--- 課題 1 ---
本文が整理解雇の有効性を判断する要素として挙げているものをすべて挙げよ。

--- 本文 ---
┏━━
整理解雇とその範囲

第1 はじめに

会社の経営不振などで、人件費を削減しなければならないというときに行うのが整理解雇です。つまり、整理解雇は、雇用主が経営上の理由により人員削減の手段として行うもので、従業員側の事由を直接の理由とした解雇ではありません。そこで、整理解雇には、普通解雇と比べてより具体的で厳しい法律上の制約が課されています。

具体的には、整理解雇の有効性は普通解雇と同じように解雇権濫用法理(労働契約法16条)で判断されるのですが、その判断が下記の4要素によって厳格になされています。

第2 整理解雇の4要素

整理解雇については、実務上、①人員削減の必要性、②解雇回避措置の相当性、③人選の合理性、④手続きの相当性、の4つの事情を総合的に判断し、解雇の有効性を判断するという手法が定着しています。ですから、雇用主としては、万が一に備えてこの4つの判断要素について知っておかなくてはなりません。

以下、個々の判断要素についてのポイントと、雇用主としてとっておくべき対応をお話したいと思います。

第3 ①人員削減の必要性

1 ポイント

人員削減の必要がないのに、整理解雇に名を借りて従業員を解雇することは許されないということです。

もっとも、会社の人員は、景気動向や会社の将来の事業方向などを含めた経営上の判断として決せられるものですので、裁判所が判断しづらいという側面があります。そこで、経営専門家つまり雇用主の判断が尊重される傾向にあるため、「誰が見てもおかしい」という行動をとらないようにすることがポイントです。

2 対応

雇用主としては、整理解雇後すぐに、大幅な賃上げ、多数の新規採用、高率の株式配当を行うなど、明らかに整理解雇を行って人件費を削減する必要があることと矛盾した行動は絶対にとるべきではありません。

また、裁判になった場合には、経営判断のプロセスを立証する必要も出てきますので、決算書や会計帳簿等、人員削減の必要性を基礎づける資料がある場合は保管しておいてください。

第4 ②解雇回避措置の相当性

1 ポイント

いきなり解雇という強い手段に訴えるのではなく、他の措置を優先させるべきということです。

形式的に「あれをやれば相当だ」いう対策はなく、会社の状況によってとるべき措置は異なります。そして、会社がとった具体的措置から総合的に判断されることになります。

なお、整理解雇を避けるための措置ではないですが、整理解雇による従業員の不利益を緩和するための措置をとった場合には、その点も考慮されます。たとえば、割増退職金の提示、再就職先の斡旋などです。ただし、やはりこれらの事情は「解雇」自体を回避するものではないので、二次的・付随的なものとして考慮されるにとどまります。

2 対応

解雇回避措置については、この対応をとることのメリットとデメリットを同時に考え、会社が置かれている状況からとり得る手段をとらなければなりません。
┗━━
--- 提供資料 ---
┏━━
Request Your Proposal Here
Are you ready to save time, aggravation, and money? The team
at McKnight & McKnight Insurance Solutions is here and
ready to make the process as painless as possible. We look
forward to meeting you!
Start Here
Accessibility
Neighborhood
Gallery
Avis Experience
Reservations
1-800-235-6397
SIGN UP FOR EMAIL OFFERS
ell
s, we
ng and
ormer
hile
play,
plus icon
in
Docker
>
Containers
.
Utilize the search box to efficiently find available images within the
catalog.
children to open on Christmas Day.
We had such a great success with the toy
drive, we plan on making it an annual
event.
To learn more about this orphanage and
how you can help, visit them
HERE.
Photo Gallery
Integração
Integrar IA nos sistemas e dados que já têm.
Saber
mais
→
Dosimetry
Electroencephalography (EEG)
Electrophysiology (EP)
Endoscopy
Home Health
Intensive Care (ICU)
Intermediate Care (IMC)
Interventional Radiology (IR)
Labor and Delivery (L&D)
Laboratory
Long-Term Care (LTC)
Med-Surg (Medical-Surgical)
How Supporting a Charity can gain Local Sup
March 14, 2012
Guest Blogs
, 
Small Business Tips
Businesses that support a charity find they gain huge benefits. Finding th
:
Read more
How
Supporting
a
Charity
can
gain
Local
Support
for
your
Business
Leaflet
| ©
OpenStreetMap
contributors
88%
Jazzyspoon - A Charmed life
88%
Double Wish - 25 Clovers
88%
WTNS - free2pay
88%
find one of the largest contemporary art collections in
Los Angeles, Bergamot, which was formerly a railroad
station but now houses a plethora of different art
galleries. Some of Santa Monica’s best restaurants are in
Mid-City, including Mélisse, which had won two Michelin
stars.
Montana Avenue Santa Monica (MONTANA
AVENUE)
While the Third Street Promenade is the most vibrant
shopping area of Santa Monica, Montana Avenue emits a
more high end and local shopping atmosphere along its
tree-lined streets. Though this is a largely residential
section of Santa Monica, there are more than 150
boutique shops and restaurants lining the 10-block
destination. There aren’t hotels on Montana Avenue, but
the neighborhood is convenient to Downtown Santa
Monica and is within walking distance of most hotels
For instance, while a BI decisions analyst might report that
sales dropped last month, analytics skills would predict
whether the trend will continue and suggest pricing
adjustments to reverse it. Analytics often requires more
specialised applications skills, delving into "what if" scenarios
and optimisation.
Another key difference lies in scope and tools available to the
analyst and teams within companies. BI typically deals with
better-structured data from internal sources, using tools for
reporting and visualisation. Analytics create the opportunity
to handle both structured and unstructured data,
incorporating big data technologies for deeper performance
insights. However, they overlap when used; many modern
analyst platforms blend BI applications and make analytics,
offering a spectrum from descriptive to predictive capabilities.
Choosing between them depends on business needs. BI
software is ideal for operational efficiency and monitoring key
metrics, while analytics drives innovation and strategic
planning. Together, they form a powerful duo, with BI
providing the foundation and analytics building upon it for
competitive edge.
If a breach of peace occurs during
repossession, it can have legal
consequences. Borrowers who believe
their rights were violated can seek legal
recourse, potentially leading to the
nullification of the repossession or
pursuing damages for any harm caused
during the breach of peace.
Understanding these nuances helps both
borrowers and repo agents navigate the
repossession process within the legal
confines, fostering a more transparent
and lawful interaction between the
┗━━
--- 課題 2 ---
記録の冒頭から始まり「March 14, 2012」を含む行で終わる部分を、空行を除いて番号付きリストとして示せ。

--- 解答 1 ---
1. 人員削減の必要性
2. 解雇回避措置の相当性
3. 人選の合理性
4. 手続きの相当性

--- 解答 2 ---
1. Request Your Proposal Here
2. Are you ready to save time, aggravation, and money? The team
3. at McKnight & McKnight Insurance Solutions is here and
4. ready to make the process as painless as possible. We look
5. forward to meeting you!
6. Start Here
7. Accessibility
8. Neighborhood
9. Gallery
10. Avis Experience
11. Reservations
12. 1-800-235-6397
13. SIGN UP FOR EMAIL OFFERS
14. ell
15. s, we
16. ng and
17. ormer
18. hile
19. play,
20. plus icon
21. in
22. Docker
23. >
24. Containers
25. .
26. Utilize the search box to efficiently find available images within the
27. catalog.
28. children to open on Christmas Day.
29. We had such a great success with the toy
30. drive, we plan on making it an annual
31. event.
32. To learn more about this orphanage and
33. how you can help, visit them
34. HERE.
35. Photo Gallery
36. Integração
37. Integrar IA nos sistemas e dados que já têm.
38. Saber
39. mais
40. →
41. Dosimetry
42. Electroencephalography (EEG)
43. Electrophysiology (EP)
44. Endoscopy
45. Home Health
46. Intensive Care (ICU)
47. Intermediate Care (IMC)
48. Interventional Radiology (IR)
49. Labor and Delivery (L&D)
50. Laboratory
51. Long-Term Care (LTC)
52. Med-Surg (Medical-Surgical)
53. How Supporting a Charity can gain Local Sup
54. March 14, 2012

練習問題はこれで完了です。